# Zadania do wykonania:
A. Powtórz dosłownie część fragmentu z przepisami kulinarnymi, zaczynając od słów „Kiedyś w telewizji” i ciągnąc aż do słów „dla mnie mistrzem...”.
B. Jak dalej mógłby brzmieć fragment z przepisami kulinarnymi? Prowadź go od miejsca, w którym się kończy.

# Wybrany fragment:

Przepis pochodzi z TEJ strony

sobota, 28 września 2013

Leczo według mojej mamy

Kiedyś strasznie nie lubiłam tej potrawy. Dzisiaj za nią przepadam, a najbardziej smakuje mi leczo według przepisu mojej mamy. Prawdziwe niebo w gębie.


1 kg wieprzowej łopatki
2 kiełbasy
1 kabaczek
40 dag pieczarek
1 marchewka
1 papryka
1 cebula
przecier pomidorowy
przyprawy
oliwa do smażenia

Oliwę podgrzać w garnku. Łopatkę pokroić w kostkę i wrzucić do garnka. Dodać cebulę pokrojoną w kostkę. Dusić, aż mięso zacznie robić się miękkie. Pozostałe składniki pokroić w kostkę i dodać do mięsa. Następnie dodać spory słoiczek przecieru i przyprawić ulubionymi przyprawami. Dusić do momentu aż wszystkie składniki będą miękkie.


wtorek, 24 września 2013

Śliwkowy czeko-dżem

Kiedyś w telewizji widziałam jak reklamują czeko-dżemy. Zawsze zastanawiałam się nad tym, jak one smakują, ale nigdy nie ciągnęło mnie do spróbowania ich smaku. Parę dni temu do mojej mamy przyszła jej koleżanka w odwiedziny. Sprzedała mi ten poniższy przepis. Swoją drogą kto kiedyś myślał o połączeniu dżemu śliwkowego z czekoladą... Jednak ten kto wymyślił to połączenie jest dla mnie mistrzem...


5 kg śliwek
3/4 szklanki cukru
2 łyżki ciemnego kakao
tabliczka czekolady

Śliwki wydrylować, wrzucić do garnka i smażyć przez 3 godziny. Następnie porządnie wystudzić - najlepiej zostawić na noc, więc polecam smażyć dżem na wieczór. Na następny dzień ponownie smażyć przez godzinę. Po tym czasie do dżemu dodać cukier, kakao i startą czekoladę. Po dodaniu składników smażyć przez kolejne 15 minut. Gotowy czeko-dżem przełożyć do słoiczków i pasteryzować przez około 15-20 minut.

# Dane źródłowe:

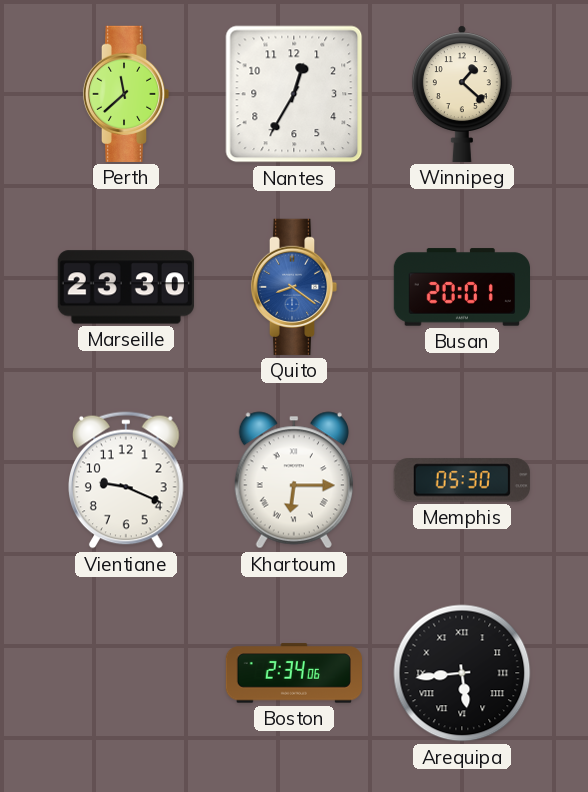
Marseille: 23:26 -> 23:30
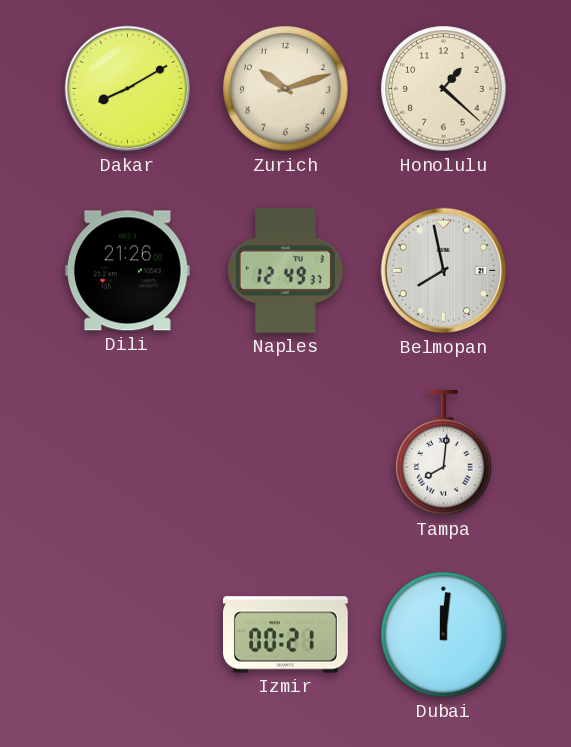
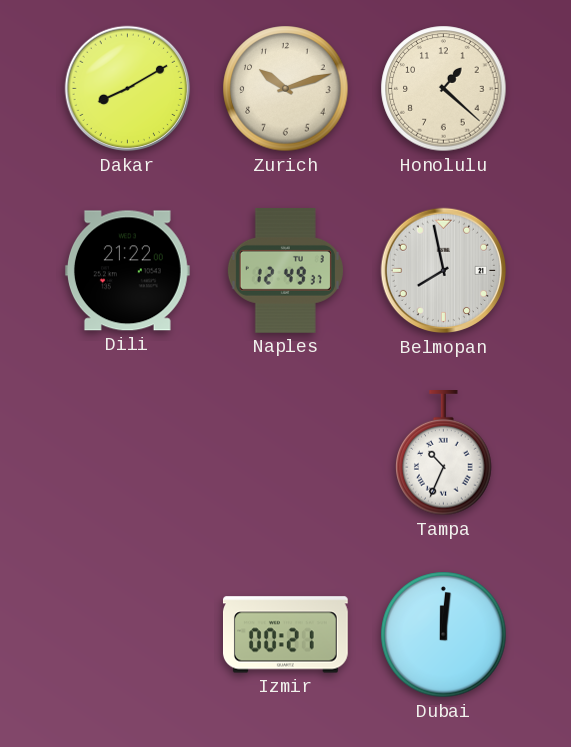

# Zestaw odpowiedzi:
A.
Kiedyś w telewizji widziałam jak reklamują czeko-dżemy. Zawsze zastanawiałam się nad tym, jak one smakują, ale nigdy nie ciągnęło mnie do spróbowania ich smaku. Parę dni temu do mojej mamy przyszła jej koleżanka w odwiedziny. Sprzedała mi ten poniższy przepis. Swoją drogą kto kiedyś myślał o połączeniu dżemu śliwkowego z czekoladą... Jednak ten kto wymyślił to połączenie jest dla mnie mistrzem...

B.
niedziela, 22 września 2013

Ciasto czekoladowe z kabaczkiem

Jadłam już ciasto marchewkowe, dyniowe, ale kabaczkowego jeszcze nie jadłam. Jest bardzo smaczne, a w połączeniu z czekoladą jest prawdziwą ucztą dla podniebienia. Smakuje jak podrasowany murzynek. Tego smaku nie da się zapomnieć. Najlepiej smakuje na drugi dzień, więc polecam zrobić ciasto na wieczór.  Podane składniki odpowiadają formie o wymiarach 20x23 cm. 


1 mały kabaczek
100 g miękkiego masła
100 g oleju
230 g cukru
szczypta soli
1 łyżeczka sody oczyszczonej + 1/2 łyżeczki proszku do pieczenia
kilka kropel aromatu waniliowego
2 jajka
100 ml jogurtu naturalnego
300 g mąki
30 g mocnego kakao
30 g słodkiego kakao np. Nesquick
70 g ciemnej czekolady 

Kabaczka zetrzeć na tarce o grubych oczkach. Czekoladę drobniutko pokroić. Zmiksować miękkie masło z olejem. Dodać cukier, sól, sodę, proszek do pieczenia i jajka. Nadal miksować. Do gotowej masy naprzemiennie dodawać mąkę oraz jogurt, następnie wsypać ciemne i słodkie kakao oraz pokrojoną czekoladę. Miksować do połączenia składników. Na sam koniec dodać kabaczka i wymieszać. Gotowe ciasto przelać do formy i piec przez około 45 minut. Po wyjęciu z piekarnika, wystudzić ciasto i polać polewą.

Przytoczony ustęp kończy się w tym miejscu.